### Task item
Retrieve all lines below that have the string "party".

Saved entries

········

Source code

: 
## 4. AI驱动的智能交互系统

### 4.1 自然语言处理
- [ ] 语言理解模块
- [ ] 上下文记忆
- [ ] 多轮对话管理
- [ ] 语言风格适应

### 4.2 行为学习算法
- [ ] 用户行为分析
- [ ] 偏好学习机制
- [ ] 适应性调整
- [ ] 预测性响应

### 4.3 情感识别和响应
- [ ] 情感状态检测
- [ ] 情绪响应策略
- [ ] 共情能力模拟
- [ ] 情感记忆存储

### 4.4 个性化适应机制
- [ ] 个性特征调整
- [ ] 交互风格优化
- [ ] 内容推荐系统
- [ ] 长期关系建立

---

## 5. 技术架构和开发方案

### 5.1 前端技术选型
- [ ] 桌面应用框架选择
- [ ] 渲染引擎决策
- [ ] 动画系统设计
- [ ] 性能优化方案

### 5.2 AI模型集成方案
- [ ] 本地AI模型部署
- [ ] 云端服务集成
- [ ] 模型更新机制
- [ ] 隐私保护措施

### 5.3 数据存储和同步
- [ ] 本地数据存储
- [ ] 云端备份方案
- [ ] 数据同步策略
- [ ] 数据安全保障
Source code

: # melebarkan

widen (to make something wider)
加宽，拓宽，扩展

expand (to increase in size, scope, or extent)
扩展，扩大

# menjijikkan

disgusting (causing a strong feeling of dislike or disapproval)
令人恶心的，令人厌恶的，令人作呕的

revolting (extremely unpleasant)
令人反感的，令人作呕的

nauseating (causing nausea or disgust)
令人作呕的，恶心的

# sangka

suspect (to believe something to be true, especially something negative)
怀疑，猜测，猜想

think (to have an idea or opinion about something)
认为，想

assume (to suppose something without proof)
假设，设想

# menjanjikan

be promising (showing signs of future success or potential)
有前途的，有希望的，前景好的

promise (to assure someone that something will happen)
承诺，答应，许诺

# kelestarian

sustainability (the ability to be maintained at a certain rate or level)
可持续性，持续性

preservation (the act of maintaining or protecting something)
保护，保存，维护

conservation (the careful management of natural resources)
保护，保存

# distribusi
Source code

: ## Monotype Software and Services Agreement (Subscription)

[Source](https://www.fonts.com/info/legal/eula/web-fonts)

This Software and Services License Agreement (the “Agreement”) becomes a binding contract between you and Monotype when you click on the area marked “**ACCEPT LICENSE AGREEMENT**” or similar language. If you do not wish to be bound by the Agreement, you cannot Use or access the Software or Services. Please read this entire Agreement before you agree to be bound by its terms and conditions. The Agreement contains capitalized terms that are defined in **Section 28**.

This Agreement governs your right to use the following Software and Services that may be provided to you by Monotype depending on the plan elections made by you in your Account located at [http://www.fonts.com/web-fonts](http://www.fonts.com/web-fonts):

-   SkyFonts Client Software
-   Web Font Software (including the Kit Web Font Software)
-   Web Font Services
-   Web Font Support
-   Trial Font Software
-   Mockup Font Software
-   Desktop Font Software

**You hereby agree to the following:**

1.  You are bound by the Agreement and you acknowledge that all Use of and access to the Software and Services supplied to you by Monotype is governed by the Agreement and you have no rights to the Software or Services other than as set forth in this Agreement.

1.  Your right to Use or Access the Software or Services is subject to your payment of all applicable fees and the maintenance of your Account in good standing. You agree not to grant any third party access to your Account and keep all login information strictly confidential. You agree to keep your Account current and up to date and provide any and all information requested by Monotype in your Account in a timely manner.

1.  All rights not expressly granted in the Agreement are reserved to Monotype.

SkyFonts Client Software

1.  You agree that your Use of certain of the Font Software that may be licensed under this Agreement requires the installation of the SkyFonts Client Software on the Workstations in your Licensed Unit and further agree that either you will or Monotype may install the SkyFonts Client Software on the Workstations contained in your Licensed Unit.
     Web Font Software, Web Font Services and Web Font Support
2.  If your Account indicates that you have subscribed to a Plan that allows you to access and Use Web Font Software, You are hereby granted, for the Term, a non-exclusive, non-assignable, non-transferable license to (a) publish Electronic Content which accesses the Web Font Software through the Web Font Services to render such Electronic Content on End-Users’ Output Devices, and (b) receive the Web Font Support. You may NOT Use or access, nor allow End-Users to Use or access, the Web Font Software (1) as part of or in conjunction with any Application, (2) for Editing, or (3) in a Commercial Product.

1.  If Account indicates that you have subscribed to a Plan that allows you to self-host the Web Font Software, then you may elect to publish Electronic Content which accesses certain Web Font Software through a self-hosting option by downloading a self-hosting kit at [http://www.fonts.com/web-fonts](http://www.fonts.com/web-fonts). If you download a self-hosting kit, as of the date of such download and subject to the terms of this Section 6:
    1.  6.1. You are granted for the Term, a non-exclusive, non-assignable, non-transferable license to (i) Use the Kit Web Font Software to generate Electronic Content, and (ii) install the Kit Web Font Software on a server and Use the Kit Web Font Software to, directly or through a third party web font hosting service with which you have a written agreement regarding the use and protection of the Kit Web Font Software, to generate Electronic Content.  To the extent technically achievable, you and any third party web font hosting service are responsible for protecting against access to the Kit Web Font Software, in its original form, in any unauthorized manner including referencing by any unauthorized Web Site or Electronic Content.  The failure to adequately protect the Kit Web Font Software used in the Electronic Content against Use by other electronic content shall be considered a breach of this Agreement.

········

### Expected answer
1.  Your right to Use or Access the Software or Services is subject to your payment of all applicable fees and the maintenance of your Account in good standing. You agree not to grant any third party access to your Account and keep all login information strictly confidential. You agree to keep your Account current and up to date and provide any and all information requested by Monotype in your Account in a timely manner.
    1.  6.1. You are granted for the Term, a non-exclusive, non-assignable, non-transferable license to (i) Use the Kit Web Font Software to generate Electronic Content, and (ii) install the Kit Web Font Software on a server and Use the Kit Web Font Software to, directly or through a third party web font hosting service with which you have a written agreement regarding the use and protection of the Kit Web Font Software, to generate Electronic Content.  To the extent technically achievable, you and any third party web font hosting service are responsible for protecting against access to the Kit Web Font Software, in its original form, in any unauthorized manner including referencing by any unauthorized Web Site or Electronic Content.  The failure to adequately protect the Kit Web Font Software used in the Electronic Content against Use by other electronic content shall be considered a breach of this Agreement.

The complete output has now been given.